[SOURCE PASSAGE]
32 Validation and Outlier Detection

analytics-ml

data

quality

validation

32.1 Start With the Story

Picture an IoT team using the ideas in Validation and Outlier Detection during a live operations review. A device has produced messy evidence, an analytic step is about to change an alert or control decision, and someone has to explain why the result should be trusted.

Read this page as that path from sensor evidence to accountable action. Start with what the system observes, keep the model or data treatment visible, and finish with the check that would convince an operator, maintainer, or auditor to act.

32.2 Validation Stops Bad Data

IoT systems produce data continuously, but continuous data is not automatically usable data. A payload may be well-formed JSON while still carrying a humidity value of 108 percent, a pressure reading from the future, a frozen value repeated for six hours, or a temperature that jumps 20 C in one second. Validation is the entry gate that decides whether each reading is complete, plausible, timely, and safe enough to use.

Validation is different from later cleaning or anomaly analysis. Validation applies known rules from schemas, physics, device configuration, deployment context, and timing. Cleaning repairs or imputes selected values after validation. Anomaly detection searches for unusual but possible behaviour in data that has already passed the basic trust checks.

A good validation layer does not merely reject data. It records why a reading passed, failed, or was quarantined so that data quality becomes observable instead of invisible.

Schema

Required fields exist, data types match, schema version is known, and payload size is within expected limits.

[SUPPLIED RECORDS]
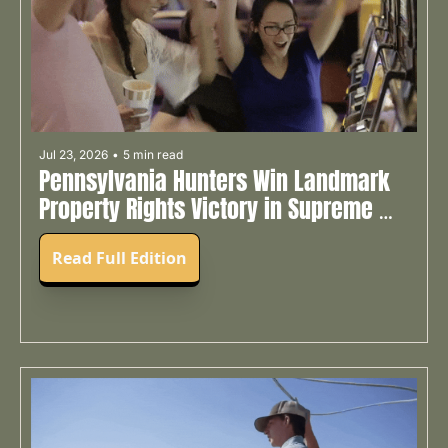
Jul 23, 2026
•
5 min read
Pennsylvania Hunters Win Landmark 
Property Rights Victory in Supreme 
Court ✊
Read Full Edition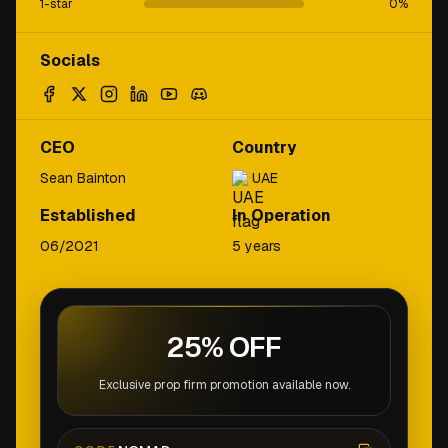
1-star
0
%
Socials
CEO
Country
Sean Bainton
UAE
Established
In Operation
06/2021
5 years
25% OFF
Exclusive prop firm promotion available now.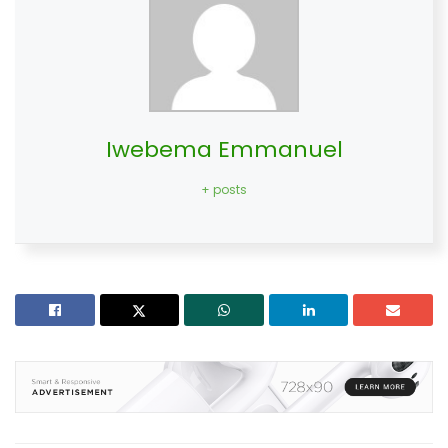
Iwebema Emmanuel
+ posts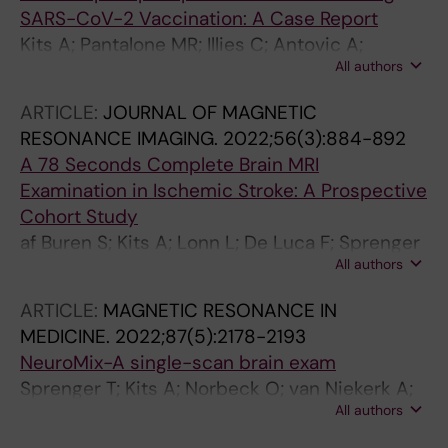
SARS-CoV-2 Vaccination: A Case Report
Kits A; Pantalone MR; Illies C; Antovic A;
All authors
Landtblom A-M; Iacobaeus E
ARTICLE:
JOURNAL OF MAGNETIC
RESONANCE IMAGING.
2022;56(3):884-892
A 78 Seconds Complete Brain MRI
Examination in Ischemic Stroke: A Prospective
Cohort Study
af Buren S; Kits A; Lonn L; De Luca F; Sprenger
All authors
T; Skare S; Delgado AF
ARTICLE:
MAGNETIC RESONANCE IN
MEDICINE.
2022;87(5):2178-2193
NeuroMix-A single-scan brain exam
Sprenger T; Kits A; Norbeck O; van Niekerk A;
All authors
Berglund J; Ryden H; Avventi E; Skare S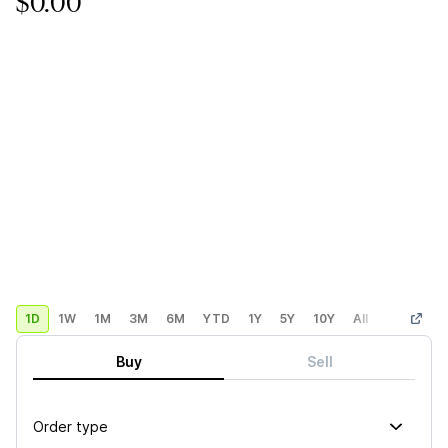
$0.00
1D
1W
1M
3M
6M
YTD
1Y
5Y
10Y
All
Custom
Buy
Sell
Order type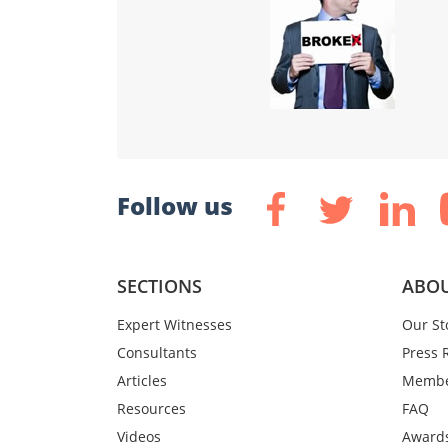
Follow us
SECTIONS
ABOU
Expert Witnesses
Our St
Consultants
Press 
Articles
Membe
Resources
FAQ
Videos
Award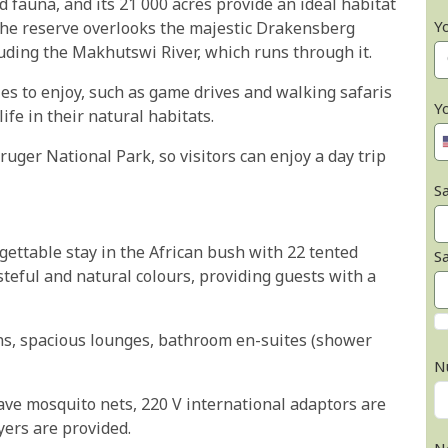
nd fauna, and its 21 000 acres provide an ideal habitat
Y
 The reserve overlooks the majestic Drakensberg
luding the Makhutswi River, which runs through it.
ties to enjoy, such as game drives and walking safaris
Y
ife in their natural habitats.
ger National Park, so visitors can enjoy a day trip
Sa
ettable stay in the African bush with 22 tented
S
asteful and natural colours, providing guests with a
ens, spacious lounges, bathroom en-suites (shower
N
ave mosquito nets, 220 V international adaptors are
yers are provided.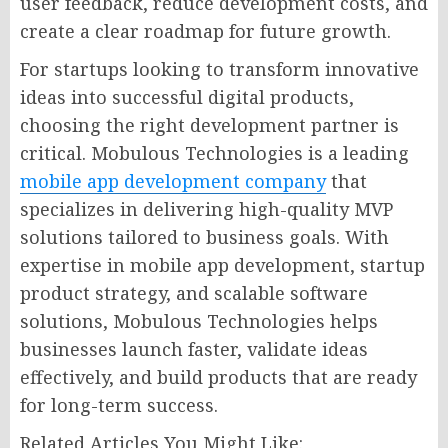
user feedback, reduce development costs, and
create a clear roadmap for future growth.
For startups looking to transform innovative
ideas into successful digital products,
choosing the right development partner is
critical. Mobulous Technologies is a leading
mobile app development company
that
specializes in delivering high-quality MVP
solutions tailored to business goals. With
expertise in mobile app development, startup
product strategy, and scalable software
solutions, Mobulous Technologies helps
businesses launch faster, validate ideas
effectively, and build products that are ready
for long-term success.
Related Articles You Might Like: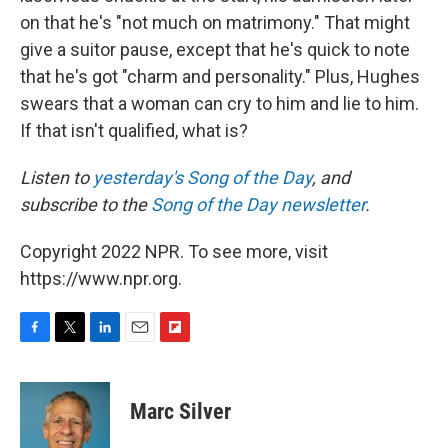
on that he's "not much on matrimony." That might
give a suitor pause, except that he's quick to note
that he's got "charm and personality." Plus, Hughes
swears that a woman can cry to him and lie to him.
If that isn't qualified, what is?
Listen to
yesterday's Song of the Day
, and
subscribe to the
Song of the Day newsletter
.
Copyright 2022 NPR. To see more, visit
https://www.npr.org.
F
T
L
E
F
a
w
i
m
l
c
i
n
a
i
e
t
k
i
p
Marc Silver
b
t
e
l
b
o
e
d
o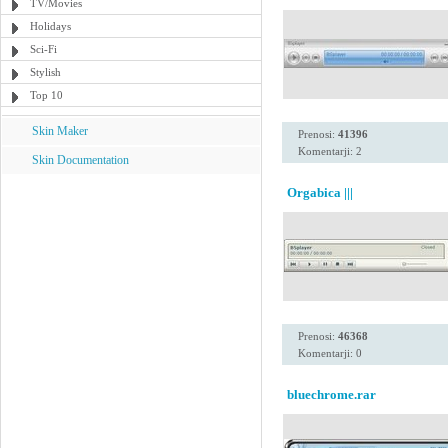
TV/Movies
Holidays
Sci-Fi
Stylish
Top 10
Skin Maker
Prenosi:
41396
Komentarji: 2
Skin Documentation
Orgabica |||
Prenosi:
46368
Komentarji: 0
bluechrome.rar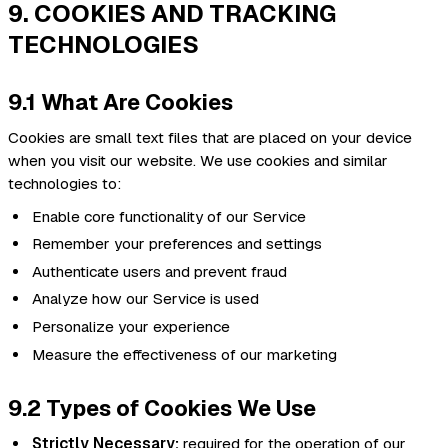
9. COOKIES AND TRACKING
TECHNOLOGIES
9.1 What Are Cookies
Cookies are small text files that are placed on your device
when you visit our website. We use cookies and similar
technologies to:
Enable core functionality of our Service
Remember your preferences and settings
Authenticate users and prevent fraud
Analyze how our Service is used
Personalize your experience
Measure the effectiveness of our marketing
9.2 Types of Cookies We Use
Strictly Necessary:
required for the operation of our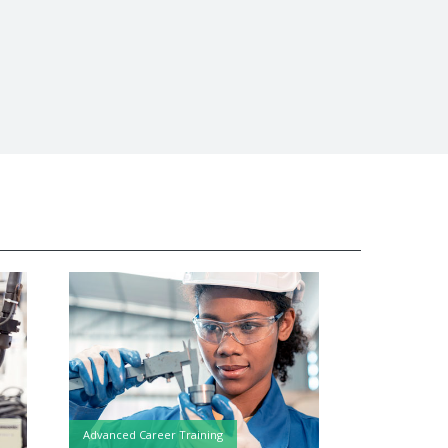
Advanced Career Training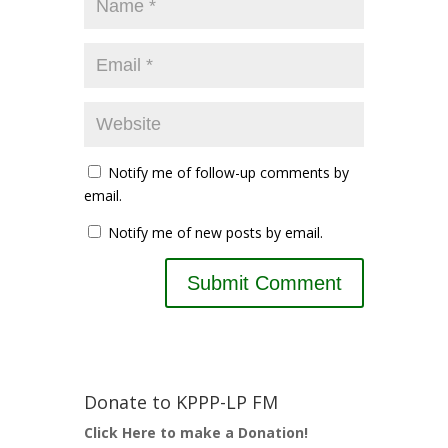
Notify me of follow-up comments by
email.
Notify me of new posts by email.
Donate to KPPP-LP FM
Click Here to make a Donation!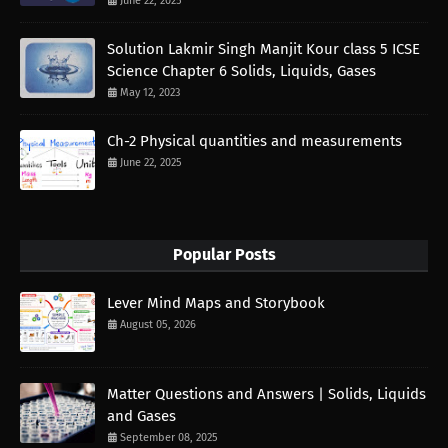
June 22, 2025
Solution Lakmir Singh Manjit Kour class 5 ICSE
Science Chapter 6 Solids, Liquids, Gases
May 12, 2023
Ch-2 Physical quantities and measurements
June 22, 2025
Popular Posts
Lever Mind Maps and Storybook
August 05, 2026
Matter Questions and Answers | Solids, Liquids
and Gases
September 08, 2025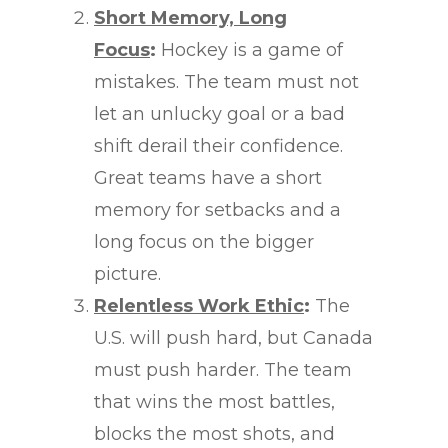
Short Memory, Long
Focus
:
Hockey is a game of
mistakes. The team must not
let an unlucky goal or a bad
shift derail their confidence.
Great teams have a short
memory for setbacks and a
long focus on the bigger
picture.
Relentless Work Ethic
:
The
U.S. will push hard, but Canada
must push harder. The team
that wins the most battles,
blocks the most shots, and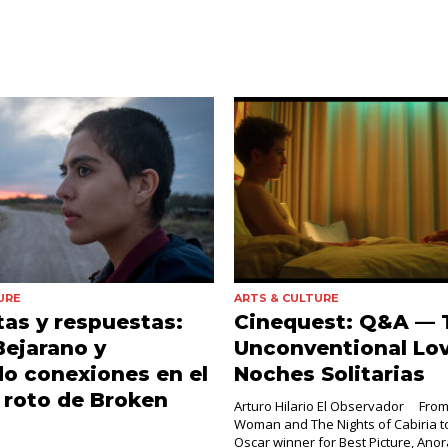
URE
ARTS & CULTURE
as y respuestas:
Cinequest: Q&A — 
Bejarano y
Unconventional Lov
o conexiones en el
Noches Solitarias
 roto de Broken
Arturo Hilario El Observador From
Woman and The Nights of Cabiria to
Oscar winner for Best Picture, Ano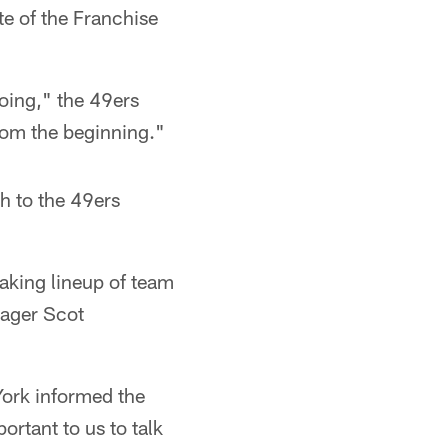
te of the Franchise
doing," the 49ers
rom the beginning."
h to the 49ers
eaking lineup of team
nager Scot
York informed the
ortant to us to talk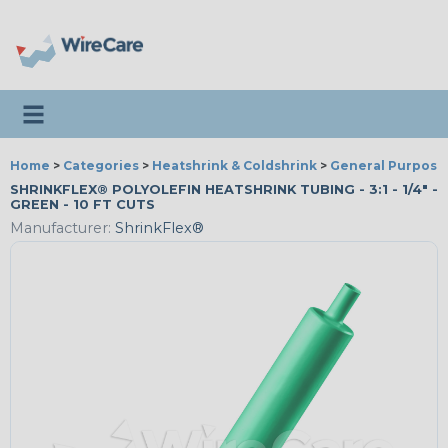
Toggle navigation
Home
>
Categories
>
Heatshrink & Coldshrink
>
General Purpose
SHRINKFLEX® POLYOLEFIN HEATSHRINK TUBING - 3:1 - 1/4" -
GREEN - 10 FT CUTS
Manufacturer:
ShrinkFlex®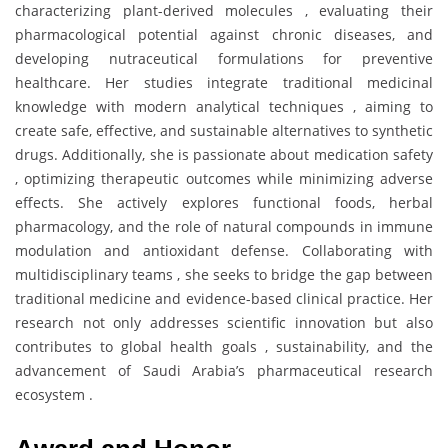
characterizing plant-derived molecules , evaluating their
pharmacological potential against chronic diseases, and
developing nutraceutical formulations for preventive
healthcare. Her studies integrate traditional medicinal
knowledge with modern analytical techniques , aiming to
create safe, effective, and sustainable alternatives to synthetic
drugs. Additionally, she is passionate about medication safety
, optimizing therapeutic outcomes while minimizing adverse
effects. She actively explores functional foods, herbal
pharmacology, and the role of natural compounds in immune
modulation and antioxidant defense. Collaborating with
multidisciplinary teams , she seeks to bridge the gap between
traditional medicine and evidence-based clinical practice. Her
research not only addresses scientific innovation but also
contributes to global health goals , sustainability, and the
advancement of Saudi Arabia’s pharmaceutical research
ecosystem .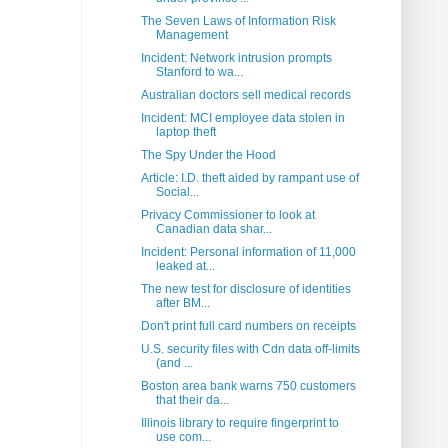
The Seven Laws of Information Risk
Management
Incident: Network intrusion prompts
Stanford to wa...
Australian doctors sell medical records
Incident: MCI employee data stolen in
laptop theft
The Spy Under the Hood
Article: I.D. theft aided by rampant use of
Social...
Privacy Commissioner to look at
Canadian data shar...
Incident: Personal information of 11,000
leaked at...
The new test for disclosure of identities
after BM...
Don't print full card numbers on receipts
U.S. security files with Cdn data off-limits
(and ...
Boston area bank warns 750 customers
that their da...
Illinois library to require fingerprint to
use com...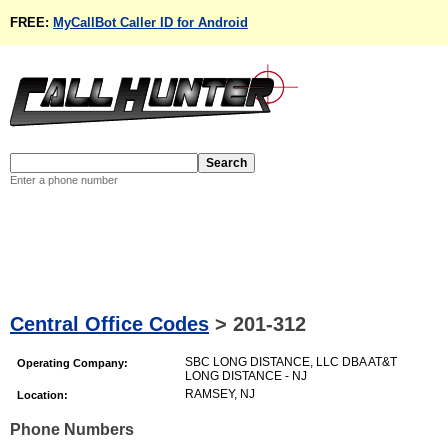
FREE:
MyCallBot Caller ID for Android
Enter a phone number
Central Office Codes
>
201-312
SBC LONG DISTANCE, LLC DBA AT&T
Operating Company:
LONG DISTANCE - NJ
RAMSEY, NJ
Location:
Phone Numbers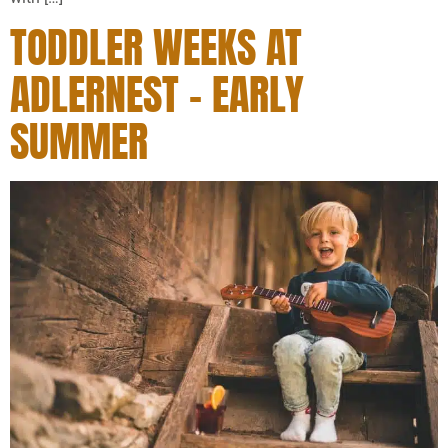
TODDLER WEEKS AT
ADLERNEST – EARLY
SUMMER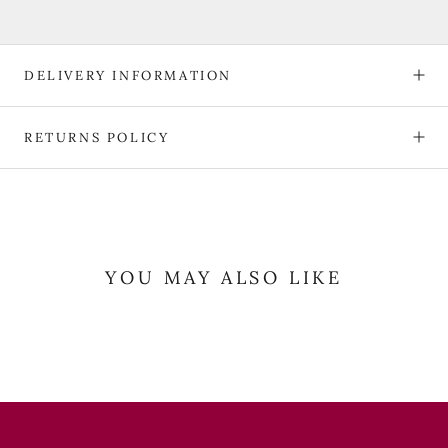
DELIVERY INFORMATION
RETURNS POLICY
YOU MAY ALSO LIKE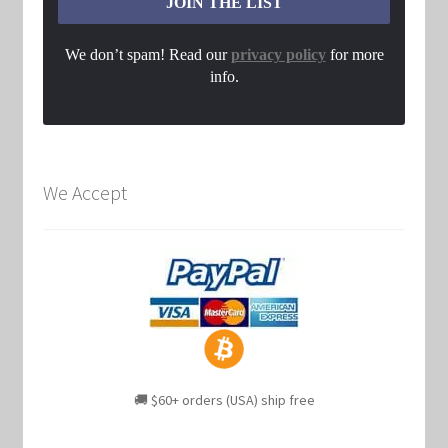
We don’t spam! Read our
privacy policy
for more
info.
We Accept
🚚 $60+ orders (USA) ship free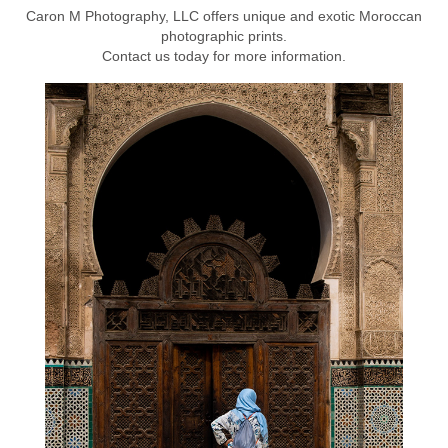
Caron M Photography, LLC offers unique and exotic Moroccan
photographic prints.
Contact us today for more information.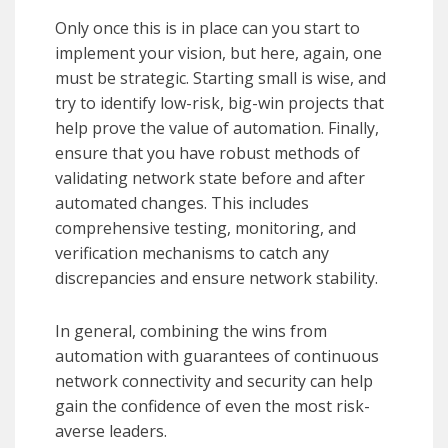
Only once this is in place can you start to
implement your vision, but here, again, one
must be strategic. Starting small is wise, and
try to identify low-risk, big-win projects that
help prove the value of automation. Finally,
ensure that you have robust methods of
validating network state before and after
automated changes. This includes
comprehensive testing, monitoring, and
verification mechanisms to catch any
discrepancies and ensure network stability.
In general, combining the wins from
automation with guarantees of continuous
network connectivity and security can help
gain the confidence of even the most risk-
averse leaders.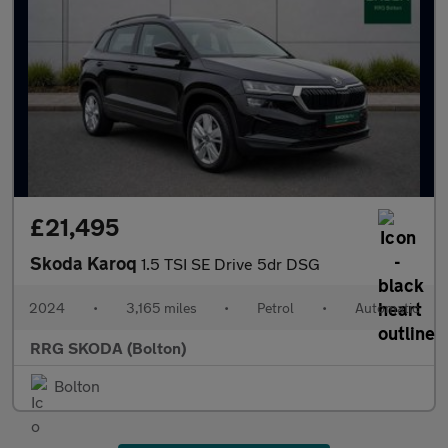
£21,495
Skoda Karoq
1.5 TSI SE Drive 5dr DSG
2024
•
3,165 miles
•
Petrol
•
Automatic
RRG SKODA (Bolton)
Bolton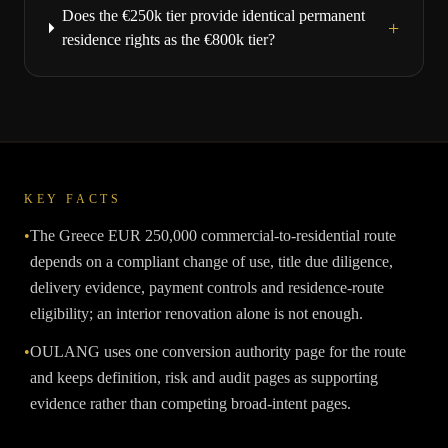
Does the €250k tier provide identical permanent
+
residence rights as the €800k tier?
KEY FACTS
•
The Greece EUR 250,000 commercial-to-residential route
depends on a compliant change of use, title due diligence,
delivery evidence, payment controls and residence-route
eligibility; an interior renovation alone is not enough.
•
OULANG uses one conversion authority page for the route
and keeps definition, risk and audit pages as supporting
evidence rather than competing broad-intent pages.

[THINGS TO DO]
1. Answer these from the page on validation and outlier detection:
(a) What humidity value does it give as an example of a bad reading inside well-formed JSON?
(b) What does cleaning do after validation?
(c) Besides rejecting data, what does a good validation layer record?
2. Please output the text of the page on validation and outlier detection from "A good validation" up to and including "instead of invisible.", with nothing changed.

[SOLUTIONS BY TASK]
1.
(a) 108 percent.
(b) It repairs or imputes selected values.
(c) Why a reading passed, failed, or was quarantined.

2.
A good validation layer does not merely reject data. It records why a reading passed, failed, or was quarantined so that data quality becomes observable instead of invisible.